Starting in 2012, Ontario managed to curb health-care expenses in the budget by freezing operating funding to hospitals and tightening wages for a four-year period. Those were always short-term solutions, however, and they’re levers the province might not be able to make use of much longer. In a March report on the state of Ontario’s health sector, the Financial Accountability Office, a provincial spending watchdog, warned that the province may soon need to increase health-care spending to avoid reductions in access or quality of health care.

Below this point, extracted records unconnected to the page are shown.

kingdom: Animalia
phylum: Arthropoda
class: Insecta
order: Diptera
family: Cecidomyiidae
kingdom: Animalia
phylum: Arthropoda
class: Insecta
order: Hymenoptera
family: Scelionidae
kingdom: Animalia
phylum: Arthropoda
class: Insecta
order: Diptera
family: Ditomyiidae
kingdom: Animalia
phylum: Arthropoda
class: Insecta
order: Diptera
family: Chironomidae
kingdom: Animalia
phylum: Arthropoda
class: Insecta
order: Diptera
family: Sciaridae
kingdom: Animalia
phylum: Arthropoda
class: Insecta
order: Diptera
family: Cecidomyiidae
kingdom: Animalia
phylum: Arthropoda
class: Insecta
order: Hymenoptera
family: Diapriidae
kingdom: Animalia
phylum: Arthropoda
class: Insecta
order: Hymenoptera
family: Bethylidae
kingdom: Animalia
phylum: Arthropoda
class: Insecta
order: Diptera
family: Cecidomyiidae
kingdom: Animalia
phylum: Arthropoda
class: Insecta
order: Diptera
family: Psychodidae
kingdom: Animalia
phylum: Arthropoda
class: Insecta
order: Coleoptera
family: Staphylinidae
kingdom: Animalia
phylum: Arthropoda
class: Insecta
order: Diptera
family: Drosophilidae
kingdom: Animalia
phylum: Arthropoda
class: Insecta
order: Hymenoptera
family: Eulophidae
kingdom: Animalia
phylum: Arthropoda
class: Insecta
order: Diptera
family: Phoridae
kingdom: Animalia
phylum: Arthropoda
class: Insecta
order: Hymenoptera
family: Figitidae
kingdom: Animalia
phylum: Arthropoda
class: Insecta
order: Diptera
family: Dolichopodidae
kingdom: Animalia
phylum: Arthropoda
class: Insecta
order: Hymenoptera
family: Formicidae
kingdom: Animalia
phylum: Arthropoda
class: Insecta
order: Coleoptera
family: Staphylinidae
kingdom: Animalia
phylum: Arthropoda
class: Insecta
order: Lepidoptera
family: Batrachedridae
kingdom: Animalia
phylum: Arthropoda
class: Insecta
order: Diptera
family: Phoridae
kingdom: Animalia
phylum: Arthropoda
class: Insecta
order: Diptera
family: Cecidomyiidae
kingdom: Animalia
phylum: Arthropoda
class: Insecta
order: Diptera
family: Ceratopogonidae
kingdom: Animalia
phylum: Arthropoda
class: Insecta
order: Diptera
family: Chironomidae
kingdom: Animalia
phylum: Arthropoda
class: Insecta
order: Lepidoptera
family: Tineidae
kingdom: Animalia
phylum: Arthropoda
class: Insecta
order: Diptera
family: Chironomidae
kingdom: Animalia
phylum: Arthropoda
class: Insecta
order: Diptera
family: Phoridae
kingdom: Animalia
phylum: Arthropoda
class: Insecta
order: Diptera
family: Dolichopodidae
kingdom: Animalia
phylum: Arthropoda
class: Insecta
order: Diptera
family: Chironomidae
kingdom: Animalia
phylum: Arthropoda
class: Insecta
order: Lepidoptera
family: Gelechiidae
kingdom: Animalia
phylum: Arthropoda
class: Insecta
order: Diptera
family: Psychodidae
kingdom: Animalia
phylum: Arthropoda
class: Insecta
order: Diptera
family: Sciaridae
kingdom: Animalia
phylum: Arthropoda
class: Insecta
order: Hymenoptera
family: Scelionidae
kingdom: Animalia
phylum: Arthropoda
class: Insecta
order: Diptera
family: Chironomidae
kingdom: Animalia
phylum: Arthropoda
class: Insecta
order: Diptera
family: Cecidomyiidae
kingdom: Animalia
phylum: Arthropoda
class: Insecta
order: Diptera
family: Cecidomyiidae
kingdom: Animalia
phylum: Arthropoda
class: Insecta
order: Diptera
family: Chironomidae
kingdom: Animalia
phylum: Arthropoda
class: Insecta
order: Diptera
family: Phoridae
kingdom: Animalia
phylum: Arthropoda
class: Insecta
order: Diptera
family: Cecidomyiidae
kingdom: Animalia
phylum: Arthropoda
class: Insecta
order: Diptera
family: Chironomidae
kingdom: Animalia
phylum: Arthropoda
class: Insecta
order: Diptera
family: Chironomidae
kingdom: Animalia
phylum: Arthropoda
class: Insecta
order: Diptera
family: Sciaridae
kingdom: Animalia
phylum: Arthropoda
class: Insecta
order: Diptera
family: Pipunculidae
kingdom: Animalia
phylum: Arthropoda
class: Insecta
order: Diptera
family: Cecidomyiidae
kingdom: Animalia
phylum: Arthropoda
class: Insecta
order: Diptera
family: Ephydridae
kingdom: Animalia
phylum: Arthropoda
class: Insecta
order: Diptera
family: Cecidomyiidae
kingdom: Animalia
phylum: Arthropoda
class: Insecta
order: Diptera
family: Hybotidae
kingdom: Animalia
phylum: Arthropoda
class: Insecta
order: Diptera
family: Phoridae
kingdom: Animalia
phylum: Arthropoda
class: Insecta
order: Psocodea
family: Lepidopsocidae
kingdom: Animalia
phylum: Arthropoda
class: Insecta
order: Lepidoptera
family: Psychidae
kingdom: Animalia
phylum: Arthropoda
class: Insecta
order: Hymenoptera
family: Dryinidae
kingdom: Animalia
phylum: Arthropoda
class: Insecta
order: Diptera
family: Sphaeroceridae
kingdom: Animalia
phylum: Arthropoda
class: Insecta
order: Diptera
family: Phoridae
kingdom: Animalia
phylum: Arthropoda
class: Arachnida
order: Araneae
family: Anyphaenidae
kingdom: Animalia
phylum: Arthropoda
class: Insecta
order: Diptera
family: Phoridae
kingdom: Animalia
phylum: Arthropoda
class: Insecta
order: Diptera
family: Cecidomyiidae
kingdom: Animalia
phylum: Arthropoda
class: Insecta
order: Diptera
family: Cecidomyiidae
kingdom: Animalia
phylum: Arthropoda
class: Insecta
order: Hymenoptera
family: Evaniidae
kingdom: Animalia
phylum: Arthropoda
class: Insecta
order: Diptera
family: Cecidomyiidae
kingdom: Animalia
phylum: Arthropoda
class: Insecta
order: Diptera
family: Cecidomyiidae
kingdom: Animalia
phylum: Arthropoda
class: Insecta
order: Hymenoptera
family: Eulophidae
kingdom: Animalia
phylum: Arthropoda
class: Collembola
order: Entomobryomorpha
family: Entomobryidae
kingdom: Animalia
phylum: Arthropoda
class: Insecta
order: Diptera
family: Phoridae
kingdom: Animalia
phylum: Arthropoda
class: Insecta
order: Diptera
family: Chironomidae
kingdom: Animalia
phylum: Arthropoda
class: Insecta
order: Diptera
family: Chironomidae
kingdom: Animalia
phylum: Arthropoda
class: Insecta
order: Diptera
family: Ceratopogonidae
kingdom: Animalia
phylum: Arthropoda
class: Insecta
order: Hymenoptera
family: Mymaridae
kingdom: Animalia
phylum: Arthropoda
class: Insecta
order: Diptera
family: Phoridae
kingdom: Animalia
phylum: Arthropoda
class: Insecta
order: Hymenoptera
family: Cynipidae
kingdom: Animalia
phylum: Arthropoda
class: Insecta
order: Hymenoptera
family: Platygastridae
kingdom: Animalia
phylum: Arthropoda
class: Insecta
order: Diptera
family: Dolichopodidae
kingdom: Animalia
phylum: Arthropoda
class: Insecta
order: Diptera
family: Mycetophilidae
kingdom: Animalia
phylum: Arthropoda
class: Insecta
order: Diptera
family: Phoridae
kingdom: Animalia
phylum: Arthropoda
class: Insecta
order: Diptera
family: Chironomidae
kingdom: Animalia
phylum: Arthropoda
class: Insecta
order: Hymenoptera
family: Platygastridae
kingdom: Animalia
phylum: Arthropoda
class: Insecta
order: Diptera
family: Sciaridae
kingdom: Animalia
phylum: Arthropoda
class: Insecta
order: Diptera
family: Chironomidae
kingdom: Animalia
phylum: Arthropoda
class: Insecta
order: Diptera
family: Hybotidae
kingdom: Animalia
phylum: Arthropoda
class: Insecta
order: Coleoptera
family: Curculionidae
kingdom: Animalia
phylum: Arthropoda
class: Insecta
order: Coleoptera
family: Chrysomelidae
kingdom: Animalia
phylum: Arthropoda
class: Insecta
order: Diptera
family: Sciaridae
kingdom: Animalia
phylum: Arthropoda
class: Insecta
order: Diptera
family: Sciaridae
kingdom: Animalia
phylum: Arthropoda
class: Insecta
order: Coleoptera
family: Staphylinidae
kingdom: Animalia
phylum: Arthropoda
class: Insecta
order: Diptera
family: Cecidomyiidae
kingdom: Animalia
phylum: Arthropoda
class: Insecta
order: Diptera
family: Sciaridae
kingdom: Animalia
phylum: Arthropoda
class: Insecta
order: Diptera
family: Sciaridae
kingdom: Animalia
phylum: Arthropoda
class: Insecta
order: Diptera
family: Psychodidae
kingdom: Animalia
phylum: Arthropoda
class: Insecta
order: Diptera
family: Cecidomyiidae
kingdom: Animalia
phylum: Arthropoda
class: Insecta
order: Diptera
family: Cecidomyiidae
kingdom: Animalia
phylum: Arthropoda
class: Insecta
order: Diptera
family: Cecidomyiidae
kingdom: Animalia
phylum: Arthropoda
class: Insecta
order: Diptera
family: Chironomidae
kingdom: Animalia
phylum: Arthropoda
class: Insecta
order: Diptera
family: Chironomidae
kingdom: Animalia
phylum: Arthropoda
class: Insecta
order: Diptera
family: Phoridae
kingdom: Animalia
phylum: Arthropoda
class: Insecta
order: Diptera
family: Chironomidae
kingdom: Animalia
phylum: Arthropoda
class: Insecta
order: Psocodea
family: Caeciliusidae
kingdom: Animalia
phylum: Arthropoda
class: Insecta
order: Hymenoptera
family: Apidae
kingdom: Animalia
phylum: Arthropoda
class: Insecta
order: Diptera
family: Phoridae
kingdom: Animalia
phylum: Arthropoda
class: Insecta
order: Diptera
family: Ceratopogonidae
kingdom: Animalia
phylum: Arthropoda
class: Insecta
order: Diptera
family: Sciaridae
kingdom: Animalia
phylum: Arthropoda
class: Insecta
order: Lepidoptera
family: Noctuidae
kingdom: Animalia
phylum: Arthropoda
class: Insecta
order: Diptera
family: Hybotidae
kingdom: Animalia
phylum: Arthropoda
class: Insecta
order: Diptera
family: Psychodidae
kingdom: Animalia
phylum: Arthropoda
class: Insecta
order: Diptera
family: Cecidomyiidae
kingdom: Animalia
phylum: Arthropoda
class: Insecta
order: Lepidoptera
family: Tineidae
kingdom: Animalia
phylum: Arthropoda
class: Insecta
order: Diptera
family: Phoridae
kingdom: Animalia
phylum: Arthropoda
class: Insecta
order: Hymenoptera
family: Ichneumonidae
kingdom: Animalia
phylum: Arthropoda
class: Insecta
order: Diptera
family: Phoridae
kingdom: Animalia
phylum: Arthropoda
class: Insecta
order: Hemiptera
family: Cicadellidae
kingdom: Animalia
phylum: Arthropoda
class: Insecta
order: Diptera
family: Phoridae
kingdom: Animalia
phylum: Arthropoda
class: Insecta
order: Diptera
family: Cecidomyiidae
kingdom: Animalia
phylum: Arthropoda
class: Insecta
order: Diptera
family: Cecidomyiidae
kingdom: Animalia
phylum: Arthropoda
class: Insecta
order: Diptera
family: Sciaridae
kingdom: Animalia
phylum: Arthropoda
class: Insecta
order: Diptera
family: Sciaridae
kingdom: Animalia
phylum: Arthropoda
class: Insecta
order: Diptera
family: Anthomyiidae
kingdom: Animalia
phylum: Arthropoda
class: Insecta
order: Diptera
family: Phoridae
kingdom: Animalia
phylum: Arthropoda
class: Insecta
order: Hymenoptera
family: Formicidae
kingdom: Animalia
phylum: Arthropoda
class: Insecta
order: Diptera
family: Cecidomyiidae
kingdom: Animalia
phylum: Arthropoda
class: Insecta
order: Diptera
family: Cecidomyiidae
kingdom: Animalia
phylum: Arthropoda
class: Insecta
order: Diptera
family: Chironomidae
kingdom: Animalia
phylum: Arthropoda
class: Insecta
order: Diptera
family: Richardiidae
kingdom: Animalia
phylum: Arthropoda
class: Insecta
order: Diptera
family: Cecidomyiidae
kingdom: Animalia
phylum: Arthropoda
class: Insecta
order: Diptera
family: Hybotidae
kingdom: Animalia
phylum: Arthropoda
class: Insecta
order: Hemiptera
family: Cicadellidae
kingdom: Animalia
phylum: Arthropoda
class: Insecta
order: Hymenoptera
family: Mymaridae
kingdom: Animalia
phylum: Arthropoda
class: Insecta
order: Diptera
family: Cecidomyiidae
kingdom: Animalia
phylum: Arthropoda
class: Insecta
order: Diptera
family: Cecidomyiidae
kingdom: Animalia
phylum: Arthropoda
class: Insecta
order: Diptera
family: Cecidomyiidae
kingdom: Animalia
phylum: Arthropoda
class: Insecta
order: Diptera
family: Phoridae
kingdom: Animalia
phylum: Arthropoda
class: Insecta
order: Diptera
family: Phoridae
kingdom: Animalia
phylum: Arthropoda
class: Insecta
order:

As a result, and in a bid to curb current wait times and overcrowding, last month the Liberals promised $822-million in new funding for the 2018-19 budget. Additionally, the Wynne government has pledged $2.1-billion over the next four years for the province’s mental-health system.

To stoke economic growth and address funding shortfalls that date back to the Mike Harris premiership, the Wynne government in 2014 committed to spending $190-billion on infrastructure through to 2027. Since then, the government has announced more than 4,700 education, health care, transit, recreation, community and other infrastructure projects spread out across the province. This budget will see the allocation of the latest tranche of funds, and specifics on how they’ll be spent. Some details have already been announced by the Liberals, such as the news two weeks ago that $9-billion of federal and provincial funds earmarked for infrastructure will go to Toronto for a slew of transit projects, including the Scarborough subway extension, a downtown subway relief line, a Yonge subway extension, and Mayor John Tory’s “Smart Track” plan. The provincial and federal governments will also kick in funds for upgrades and enhancements to the GO regional transit system.